I remember the bin/bear/intelligence comment from years back, but am unable to find a source.
The earliest I can find is an unsourced post on /. from 2006:
Re:Even if done by M$FT, it's still spyware... (Score:5, Interesting)
by theonetruekeebler ( 60888 ) on Friday July 21, 2006 @11:50AM (#15757347) Homepage Journal

Back in the 1980s, Yosemite National Park was having a serious problem with bears: They would wander into campgrounds and break into the garbage bins. This put both bears and people at risk. So the Park Service started installing armored garbage cans that were tricky to open -- you had to swing a latch, align two bits of handle, that sort of thing. But it turns out it's actually quite tricky to get the design of these cans just right. Make it too complex and people can't get them open to put away their garbage in the first place. Said one park ranger, "There is considerable overlap between the intelligence of the smartest bears and the dumbest tourists."

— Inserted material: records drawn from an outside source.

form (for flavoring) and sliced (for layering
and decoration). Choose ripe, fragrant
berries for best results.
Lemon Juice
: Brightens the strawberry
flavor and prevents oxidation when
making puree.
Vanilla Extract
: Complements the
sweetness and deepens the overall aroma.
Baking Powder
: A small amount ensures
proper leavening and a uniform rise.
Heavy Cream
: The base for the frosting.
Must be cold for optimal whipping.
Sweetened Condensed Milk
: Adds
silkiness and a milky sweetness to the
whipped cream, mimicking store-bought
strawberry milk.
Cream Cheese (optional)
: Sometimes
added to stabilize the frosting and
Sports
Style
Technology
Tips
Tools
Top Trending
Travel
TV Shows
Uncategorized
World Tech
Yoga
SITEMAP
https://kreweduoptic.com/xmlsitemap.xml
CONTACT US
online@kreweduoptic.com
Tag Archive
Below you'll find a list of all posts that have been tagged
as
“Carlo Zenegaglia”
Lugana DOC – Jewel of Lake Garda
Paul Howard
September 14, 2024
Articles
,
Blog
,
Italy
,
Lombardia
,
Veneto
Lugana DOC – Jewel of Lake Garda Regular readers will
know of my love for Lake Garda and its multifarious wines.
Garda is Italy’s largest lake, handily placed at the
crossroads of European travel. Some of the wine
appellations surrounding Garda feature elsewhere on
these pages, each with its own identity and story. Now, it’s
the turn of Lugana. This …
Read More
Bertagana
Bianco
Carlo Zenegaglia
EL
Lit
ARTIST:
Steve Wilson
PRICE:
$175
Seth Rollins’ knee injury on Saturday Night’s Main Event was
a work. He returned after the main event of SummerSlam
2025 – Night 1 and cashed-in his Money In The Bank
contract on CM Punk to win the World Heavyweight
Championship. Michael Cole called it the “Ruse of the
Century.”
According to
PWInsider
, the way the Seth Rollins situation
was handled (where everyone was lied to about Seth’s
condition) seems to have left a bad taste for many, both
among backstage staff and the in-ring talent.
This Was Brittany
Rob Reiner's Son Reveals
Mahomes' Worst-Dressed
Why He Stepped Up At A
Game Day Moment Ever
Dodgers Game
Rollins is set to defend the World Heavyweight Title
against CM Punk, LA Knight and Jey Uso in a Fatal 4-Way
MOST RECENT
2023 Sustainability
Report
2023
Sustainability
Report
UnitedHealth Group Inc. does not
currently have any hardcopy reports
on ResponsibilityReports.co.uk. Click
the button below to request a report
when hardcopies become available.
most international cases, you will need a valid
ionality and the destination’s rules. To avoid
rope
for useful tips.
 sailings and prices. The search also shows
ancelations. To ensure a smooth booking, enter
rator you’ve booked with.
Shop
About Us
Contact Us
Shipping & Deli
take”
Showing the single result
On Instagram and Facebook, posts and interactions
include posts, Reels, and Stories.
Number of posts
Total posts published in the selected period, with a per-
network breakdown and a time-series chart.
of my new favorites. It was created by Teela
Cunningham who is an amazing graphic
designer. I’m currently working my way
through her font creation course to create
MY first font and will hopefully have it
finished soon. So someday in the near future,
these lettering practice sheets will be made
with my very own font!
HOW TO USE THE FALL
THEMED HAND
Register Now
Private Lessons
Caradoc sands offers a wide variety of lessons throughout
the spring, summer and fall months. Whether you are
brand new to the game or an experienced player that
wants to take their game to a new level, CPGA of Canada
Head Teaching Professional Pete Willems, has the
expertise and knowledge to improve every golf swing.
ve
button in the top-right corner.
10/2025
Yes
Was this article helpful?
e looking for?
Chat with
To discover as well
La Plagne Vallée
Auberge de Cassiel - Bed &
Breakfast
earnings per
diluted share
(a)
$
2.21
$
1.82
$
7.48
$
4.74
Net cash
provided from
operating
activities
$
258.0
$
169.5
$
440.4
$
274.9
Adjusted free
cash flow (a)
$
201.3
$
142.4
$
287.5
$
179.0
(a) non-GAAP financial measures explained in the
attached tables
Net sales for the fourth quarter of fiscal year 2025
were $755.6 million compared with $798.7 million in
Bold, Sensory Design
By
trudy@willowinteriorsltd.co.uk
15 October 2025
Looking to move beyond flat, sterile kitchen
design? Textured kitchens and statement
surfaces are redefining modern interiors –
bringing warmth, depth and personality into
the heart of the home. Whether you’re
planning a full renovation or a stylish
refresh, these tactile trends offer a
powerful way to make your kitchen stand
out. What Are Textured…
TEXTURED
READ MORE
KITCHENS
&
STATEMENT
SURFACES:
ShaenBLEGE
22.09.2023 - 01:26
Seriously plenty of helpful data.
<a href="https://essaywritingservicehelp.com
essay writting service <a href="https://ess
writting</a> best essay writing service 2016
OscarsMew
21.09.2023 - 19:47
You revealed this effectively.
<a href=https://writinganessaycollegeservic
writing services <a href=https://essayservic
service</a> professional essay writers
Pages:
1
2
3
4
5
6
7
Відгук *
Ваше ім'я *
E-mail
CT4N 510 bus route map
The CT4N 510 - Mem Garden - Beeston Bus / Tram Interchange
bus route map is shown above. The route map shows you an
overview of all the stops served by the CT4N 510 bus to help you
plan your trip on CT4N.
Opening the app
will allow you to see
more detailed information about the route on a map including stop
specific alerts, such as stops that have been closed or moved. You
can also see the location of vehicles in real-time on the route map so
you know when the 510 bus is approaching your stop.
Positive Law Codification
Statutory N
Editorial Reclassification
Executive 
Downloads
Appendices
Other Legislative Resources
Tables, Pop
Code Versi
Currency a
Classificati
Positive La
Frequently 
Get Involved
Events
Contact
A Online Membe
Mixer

I've forgotten why I mentioned this, but it had to do with the considerable overlap between our individual opinions of an "average user."
Content from External Source
-- https://yro.slashdot.org/comments.pl?sid=191810&cid=15757347

I don't remember theonetruekeebler, thus his reliability, I'm from a similar era on the site. However, the comment was considered believable enough for Bruce Schneier to reproduce it on his blog ( https://www.schneier.com/blog/archives/2006/08/security_is_a_t.html ). However, at the moment, I fear it's apocryphal. It may even have been said by a ranger, but that doesn't make the statement true, it could have been a joke.